I took a few days to go wander around Paris.

In the meantime (as Nicole and I discussed on Friday), the WaPo has subjugated itself to Donald Trump by spiking an endorsement of Kamala Harris.

Whatever else WaPo and LAT’s capitulation to Trump has done, it has focused attention on media failures this year.

I concluded back in February that the media was not going to help hold Trump accountable this year. I concluded that when zero traditional outlets pursued the story of how Donald Trump’s DOJ used a side channel to ingest dirt Rudy Giuliani collected from — among others — known Russian spies to criminally frame Joe Biden, with the Alexander Smirnov bribery allegation.

One candidate’s DOJ criminally framed the other candidate and it has been simply ignored.

That’s not the only way the media has failed. Hell, there have been maybe two stories about Trump’s abuse of pardons. There has been no scrutiny about whether Trump works for the Saudis, rather than the American people. We don’t talk about the fact that Trump stole 100 classified documents, and probably more we haven’t located.

This failure is not surprising. After all, the first act via which Trump cowed the media came with his success at spinning the results of the Russian investigation.

The Mueller investigation and its aftermath obtained legal judgments that Trump’s Coffee Boy, his National Security Adviser, his campaign manager, his personal lawyer, and his rat-fucker all lied to cover-up what happened with Russia in 2016. That’s an astoundingly productive investigation, one that should keep the issue of what really did happen at the forefront (particularly after Treasury confirmed that Russian spooks did get the internal campaign information Paul Manafort shared). And yet the media has never taken the time to fact check Trump’s Russia Russia Russia chant, via which he dismisses the result of the Russian investigation as a witch hunt. The media never calls him on that lie.

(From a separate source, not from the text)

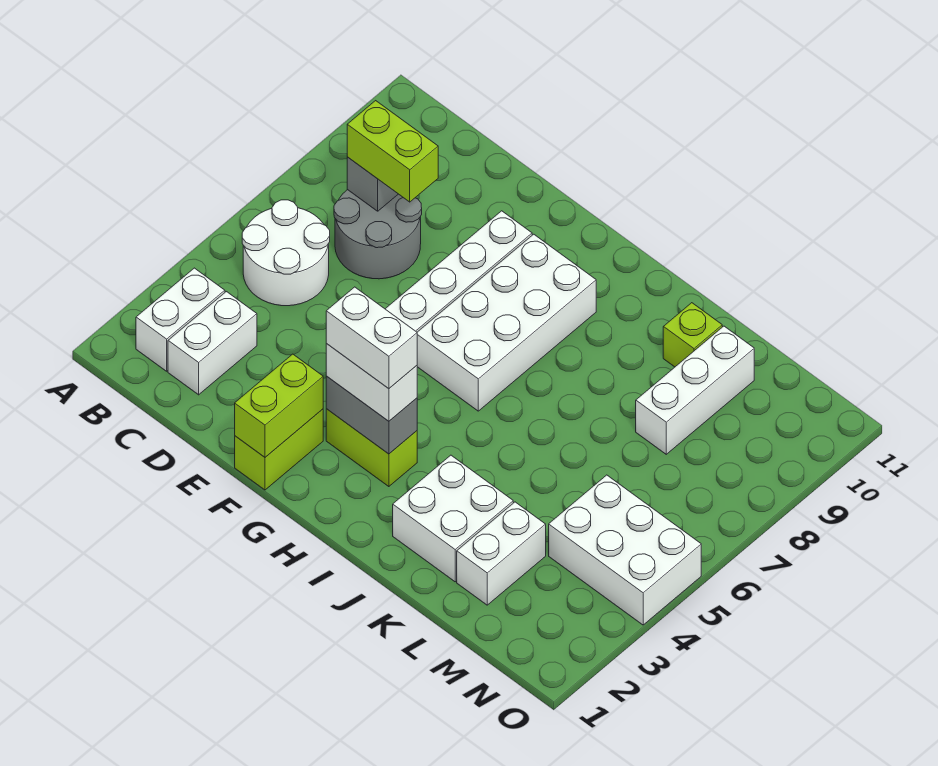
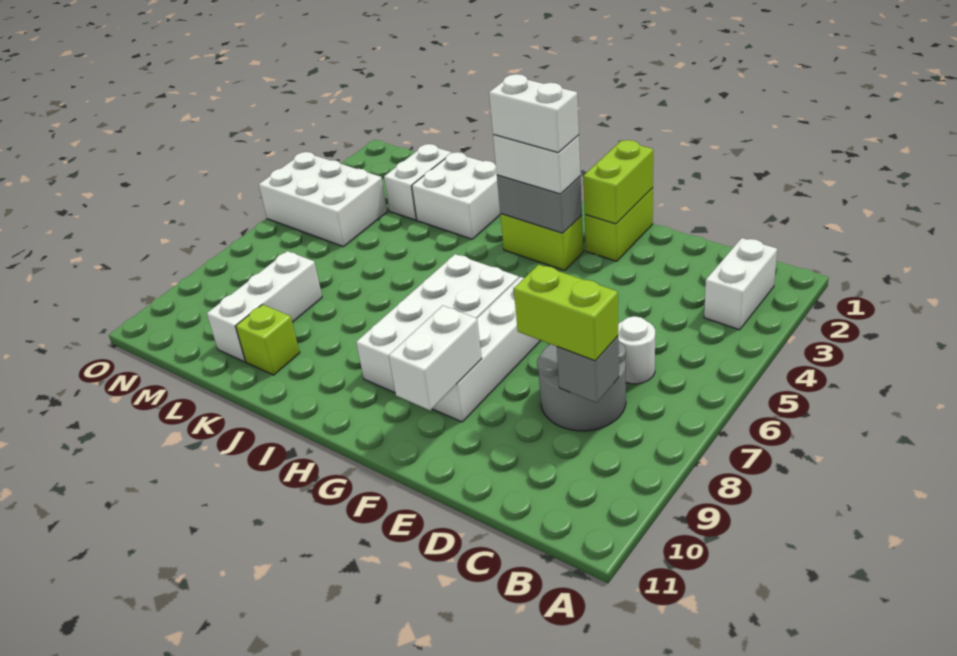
white 2x2 round brick [242,200,330,306] -> white 1x1 round brick [618,316,655,384]
white 1x2 brick [168,292,257,395] -> white 1x2 brick moved to [389,305,482,410]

For whatever reason — perhaps ignorance, perhaps exhaustion — the media has allowed Trump to dodge accountability for the help Russia gave him in 2016. They have allowed him to apply a double standard on the Iran and Chinese hacks this year, when Trump invited foreign hacks in 2016. They simply ignored how in advance of 2020, Rudy Giuliani flew around the world soliciting help from — again, this is uncontroversial — at least one known Russian spy, right out in the open.

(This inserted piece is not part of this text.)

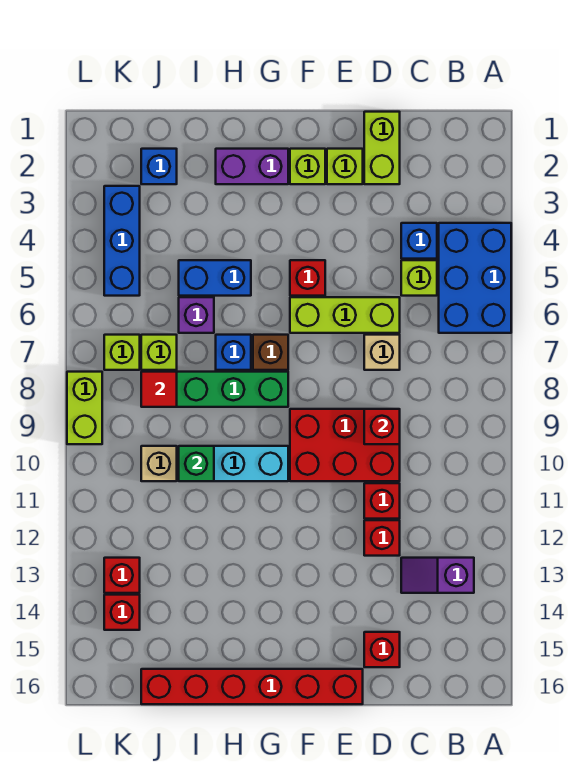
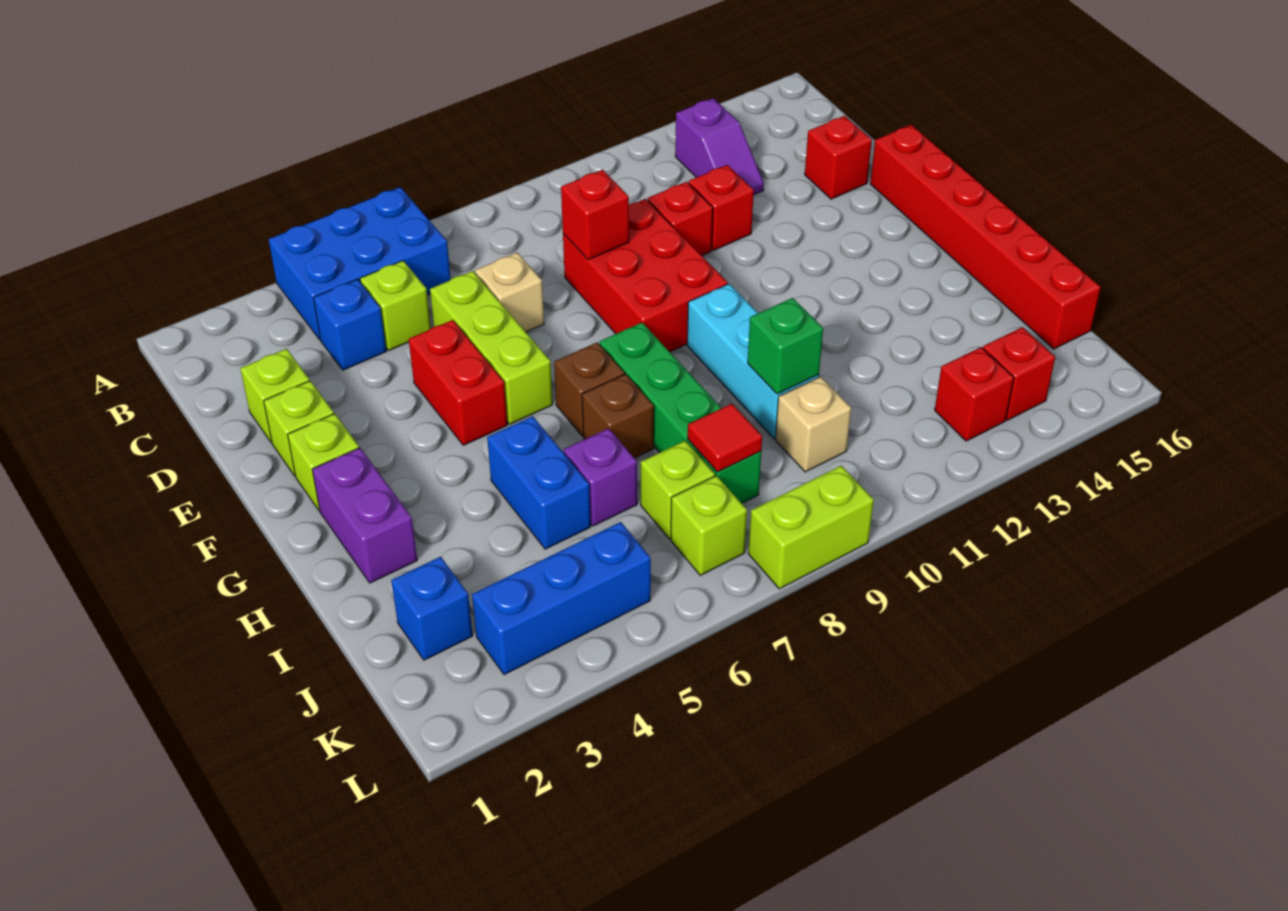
lime 1x2 brick [364,112,400,184] -> lime 1x1 brick [241,349,310,443]
red 1x1 brick [290,260,325,296] -> red 1x2 brick [409,320,507,445]
blue 1x1 brick [216,335,251,370] -> brown 1x1 brick [582,374,654,458]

This is one thing I’ve tried to accomplish with the Ball of Thread series. Here’s how it worked.

  • Trump and the media let the Steele dossier serve as a substitute for the actual things Trump did, both before and after the election.
  • Trump turned an investigation into people grifting off their access to him into an attack on him by the Deep State.
  • Republicans in Congress picked up and expanded the Steele dossier substitution.
  • Along the way, these efforts did real, undoubtedly intentional damage to the FBI, especially those with expertise on Russia.
  • Bill Barr thwarted what was intended as an impeachment referral.
  • In his effort to kill Zombie Mueller, Barr created propaganda about the investigation and Joe Biden and laid the groundwork for January 6.
  • The Durham investigation criminalized Hillary’s victimization by Russia.
  • Bill Barr helped Rudy criminally frame Joe Biden.
  • The Hunter Biden investigation(s) sucked up all the oxygen that should have been focused on Trump.

This is the process by which Trump has stoked grievance out of a Russian investigation that concluded that five top aides lied to hide what really happened.

And the media, to this day, lets him dismiss all that by chanting only Russia Russia Russia.

The media’s surrender, led by Jeff Bezos, to Trump’s authoritarianism is not new. The media has been doing this for six years.